--- START ---

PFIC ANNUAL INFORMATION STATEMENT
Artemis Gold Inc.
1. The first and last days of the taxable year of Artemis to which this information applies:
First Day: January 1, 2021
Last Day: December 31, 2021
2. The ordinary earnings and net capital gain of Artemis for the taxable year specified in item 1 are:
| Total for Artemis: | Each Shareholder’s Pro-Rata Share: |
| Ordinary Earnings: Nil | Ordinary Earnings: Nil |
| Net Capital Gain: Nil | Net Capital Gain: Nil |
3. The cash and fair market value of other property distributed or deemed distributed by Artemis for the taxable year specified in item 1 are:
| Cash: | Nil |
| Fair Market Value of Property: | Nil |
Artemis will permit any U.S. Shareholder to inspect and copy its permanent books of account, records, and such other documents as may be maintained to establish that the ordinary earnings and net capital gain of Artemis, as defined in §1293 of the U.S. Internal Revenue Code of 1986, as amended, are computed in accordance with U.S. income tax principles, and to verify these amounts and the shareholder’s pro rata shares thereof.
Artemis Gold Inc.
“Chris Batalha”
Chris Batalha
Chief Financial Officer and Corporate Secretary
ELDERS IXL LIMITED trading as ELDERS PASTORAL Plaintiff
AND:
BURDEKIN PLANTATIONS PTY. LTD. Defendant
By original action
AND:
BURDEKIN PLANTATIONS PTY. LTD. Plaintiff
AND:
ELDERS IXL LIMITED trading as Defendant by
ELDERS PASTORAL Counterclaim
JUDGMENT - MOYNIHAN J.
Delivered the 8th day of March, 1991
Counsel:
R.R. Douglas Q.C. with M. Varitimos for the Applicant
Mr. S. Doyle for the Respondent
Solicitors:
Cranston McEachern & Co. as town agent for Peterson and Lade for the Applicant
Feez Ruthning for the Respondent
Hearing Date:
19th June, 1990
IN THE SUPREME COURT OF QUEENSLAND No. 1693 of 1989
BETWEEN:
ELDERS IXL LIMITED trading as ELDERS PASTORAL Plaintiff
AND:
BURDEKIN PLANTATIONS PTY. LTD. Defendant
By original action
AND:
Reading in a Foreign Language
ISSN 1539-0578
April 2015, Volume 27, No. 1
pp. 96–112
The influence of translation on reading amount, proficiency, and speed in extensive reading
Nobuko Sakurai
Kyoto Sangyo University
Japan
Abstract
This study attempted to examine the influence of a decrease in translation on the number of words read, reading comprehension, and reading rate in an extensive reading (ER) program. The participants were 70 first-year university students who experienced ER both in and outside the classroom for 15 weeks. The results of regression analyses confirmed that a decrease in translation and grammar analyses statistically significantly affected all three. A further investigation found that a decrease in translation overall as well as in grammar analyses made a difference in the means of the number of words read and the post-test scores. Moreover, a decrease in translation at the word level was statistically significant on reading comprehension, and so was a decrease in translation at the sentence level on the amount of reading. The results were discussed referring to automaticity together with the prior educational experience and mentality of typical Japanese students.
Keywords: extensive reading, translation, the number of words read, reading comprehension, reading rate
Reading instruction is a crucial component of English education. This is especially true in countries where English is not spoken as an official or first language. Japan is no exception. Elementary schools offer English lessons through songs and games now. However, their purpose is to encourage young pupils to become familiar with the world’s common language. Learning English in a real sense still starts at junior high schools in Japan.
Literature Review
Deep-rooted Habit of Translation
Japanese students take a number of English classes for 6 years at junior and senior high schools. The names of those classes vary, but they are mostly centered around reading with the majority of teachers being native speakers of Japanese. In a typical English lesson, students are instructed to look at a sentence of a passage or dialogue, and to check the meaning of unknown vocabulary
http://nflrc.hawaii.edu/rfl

--- END ---

• **ASSIGNED TASK**: Each line of the material must be copied exactly.

• **RESULT**:
PFIC ANNUAL INFORMATION STATEMENT
Artemis Gold Inc.
1. The first and last days of the taxable year of Artemis to which this information applies:
First Day: January 1, 2021
Last Day: December 31, 2021
2. The ordinary earnings and net capital gain of Artemis for the taxable year specified in item 1 are:
| Total for Artemis: | Each Shareholder’s Pro-Rata Share: |
| Ordinary Earnings: Nil | Ordinary Earnings: Nil |
| Net Capital Gain: Nil | Net Capital Gain: Nil |
3. The cash and fair market value of other property distributed or deemed distributed by Artemis for the taxable year specified in item 1 are:
| Cash: | Nil |
| Fair Market Value of Property: | Nil |
Artemis will permit any U.S. Shareholder to inspect and copy its permanent books of account, records, and such other documents as may be maintained to establish that the ordinary earnings and net capital gain of Artemis, as defined in §1293 of the U.S. Internal Revenue Code of 1986, as amended, are computed in accordance with U.S. income tax principles, and to verify these amounts and the shareholder’s pro rata shares thereof.
Artemis Gold Inc.
“Chris Batalha”
Chris Batalha
Chief Financial Officer and Corporate Secretary
ELDERS IXL LIMITED trading as ELDERS PASTORAL Plaintiff
AND:
BURDEKIN PLANTATIONS PTY. LTD. Defendant
By original action
AND:
BURDEKIN PLANTATIONS PTY. LTD. Plaintiff
AND:
ELDERS IXL LIMITED trading as Defendant by
ELDERS PASTORAL Counterclaim
JUDGMENT - MOYNIHAN J.
Delivered the 8th day of March, 1991
Counsel:
R.R. Douglas Q.C. with M. Varitimos for the Applicant
Mr. S. Doyle for the Respondent
Solicitors:
Cranston McEachern & Co. as town agent for Peterson and Lade for the Applicant
Feez Ruthning for the Respondent
Hearing Date:
19th June, 1990
IN THE SUPREME COURT OF QUEENSLAND No. 1693 of 1989
BETWEEN:
ELDERS IXL LIMITED trading as ELDERS PASTORAL Plaintiff
AND:
BURDEKIN PLANTATIONS PTY. LTD. Defendant
By original action
AND:
Reading in a Foreign Language
ISSN 1539-0578
April 2015, Volume 27, No. 1
pp. 96–112
The influence of translation on reading amount, proficiency, and speed in extensive reading
Nobuko Sakurai
Kyoto Sangyo University
Japan
Abstract
This study attempted to examine the influence of a decrease in translation on the number of words read, reading comprehension, and reading rate in an extensive reading (ER) program. The participants were 70 first-year university students who experienced ER both in and outside the classroom for 15 weeks. The results of regression analyses confirmed that a decrease in translation and grammar analyses statistically significantly affected all three. A further investigation found that a decrease in translation overall as well as in grammar analyses made a difference in the means of the number of words read and the post-test scores. Moreover, a decrease in translation at the word level was statistically significant on reading comprehension, and so was a decrease in translation at the sentence level on the amount of reading. The results were discussed referring to automaticity together with the prior educational experience and mentality of typical Japanese students.
Keywords: extensive reading, translation, the number of words read, reading comprehension, reading rate
Reading instruction is a crucial component of English education. This is especially true in countries where English is not spoken as an official or first language. Japan is no exception. Elementary schools offer English lessons through songs and games now. However, their purpose is to encourage young pupils to become familiar with the world’s common language. Learning English in a real sense still starts at junior high schools in Japan.
Literature Review
Deep-rooted Habit of Translation
Japanese students take a number of English classes for 6 years at junior and senior high schools. The names of those classes vary, but they are mostly centered around reading with the majority of teachers being native speakers of Japanese. In a typical English lesson, students are instructed to look at a sentence of a passage or dialogue, and to check the meaning of unknown vocabulary
http://nflrc.hawaii.edu/rfl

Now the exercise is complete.